Rates need to reflect changing risk perception, suggests industry executives
The pricing of catastrophe risks in the insurance and reinsurance sector needs to reflect the increased severity and frequency of events, and the extremely costly third-quarter could lead to a change in risk perception, according to industry executives.
Historically, the occurrence of significant price increases across the reinsurance market happens at the same time as a clear change in risk perception, and with rates in both the traditional reinsurance and primary insurance market expected to increase on the back of high catastrophe losses, a change in risk perception could again be on the horizon.
The issue was discussed by AXIS Capital’s President and Chief Executive Officer (CEO), Albert Benchimol, during the firm’s Q3 earnings call, who suggested a change in risk perception was required, but that he didn’t expect the kind of market change that was seen in 2002, after the 9/11 attacks, reports Reinsurancenews.
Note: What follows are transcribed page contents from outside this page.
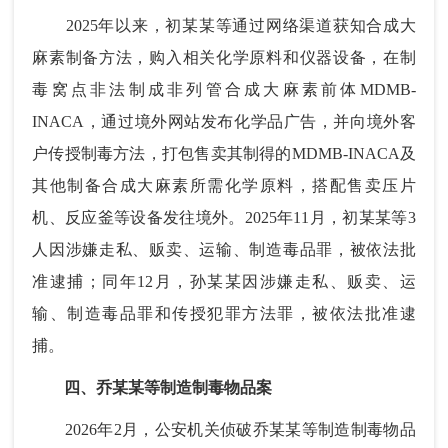
2025年以来，初某某等通过网络渠道获知合成大
麻素制备方法，购入相关化学原料和仪器设备，在制
毒窝点非法制成非列管合成大麻素前体MDMB-
INACA，通过境外网站发布化学品广告，并向境外客
户传授制毒方法，打包售卖其制得的MDMB-INACA及
其他制备合成大麻素所需化学原料，搭配售卖压片
机、反应釜等设备发往境外。2025年11月，初某某等3
人因涉嫌走私、贩卖、运输、制造毒品罪，被依法批
准逮捕；同年12月，孙某某因涉嫌走私、贩卖、运
输、制造毒品罪和传授犯罪方法罪，被依法批准逮
捕。
四、乔某某等制造制毒物品案
2026年2月，公安机关侦破乔某某等制造制毒物品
“But I would say that probably many people in the industry, if you were to tell them they would have three $100 billion years in a 12-year period, they might find that surprising. So, I think the frequency and severity is an issue, and I think that we’ve all been lulled into a level of comfort by the fact that there’s been a lot of close calls, but they haven’t happened,” said Benchimol.
Adding; “And I think that we have too often ignored the potential losses that are very real in our industry, and our pricing needs to reflect both the increased frequency and severity that we are observing.”
Despite catastrophe losses prior to 2017 being relatively benign, the frequency and severity of events has been seen to be increasing. Climate change is widely viewed as a driver of increased frequency and severity of events, while rising asset values in catastrophe-prone regions, such as coastal areas, is just one factor driving up the costs of disasters, both to economies and the re/insurance industry.
“I think we are seeing what’s happening right now in Texas, Florida and Puerto Rico about the demand surge that could occur when you have large events happening within a short period of time. It’s one thing to have all the models, it’s another thing to be paying out the claims,” continued Benchimol.
In the past, huge rate increases (which reports claim could happen at 1/1 2018 for affected-lines but that only time will tell how meaningful any price hikes are, and how sustainable) have driven a change in the models used by the industry to assess and price catastrophe risks, as risk modellers utilise new data to try and create a more comprehensive and accurate perception of risk.
Speaking during Arch Capital Group’s Q3 earnings call, Chairman and CEO, Constantine Iordanou, addressed the potential for a change in risk perception.
“I think smart people are going to step back and look at the events, and say, should we change our mind about how risky this business is, and what kind of returns we should expect,” said Iordanou.
While Marc Grandisson, president (COO), Arch, added; “We need to know will there be some creep, some increases in loss reserve, in loss estimation in a few players.
Will there be some changes to rating agency perception of risk? Will there be some change to the modelling? There are a lot of things, unfortunately, that need to happen for everything to converge to one area, which was more the case in 2005,” said Grandisson.
The message from a number of re/insurance industry executives in recent weeks has been that heading into renewals, on the back of large losses, the marketplace is in a very different place to where it’s been in previous, similar loss years. Prior to the events in Q3 rates were already extremely low, especially when compared with previous soft market cycles, and the abundance of alternative reinsurance capital brings additional challenges to the renewals season.
It will be interesting to see if recent events drive a change in catastrophe risk modelling, and whether this leads to more accurate and effective pricing for the industry in light of the increased frequency and severity of events.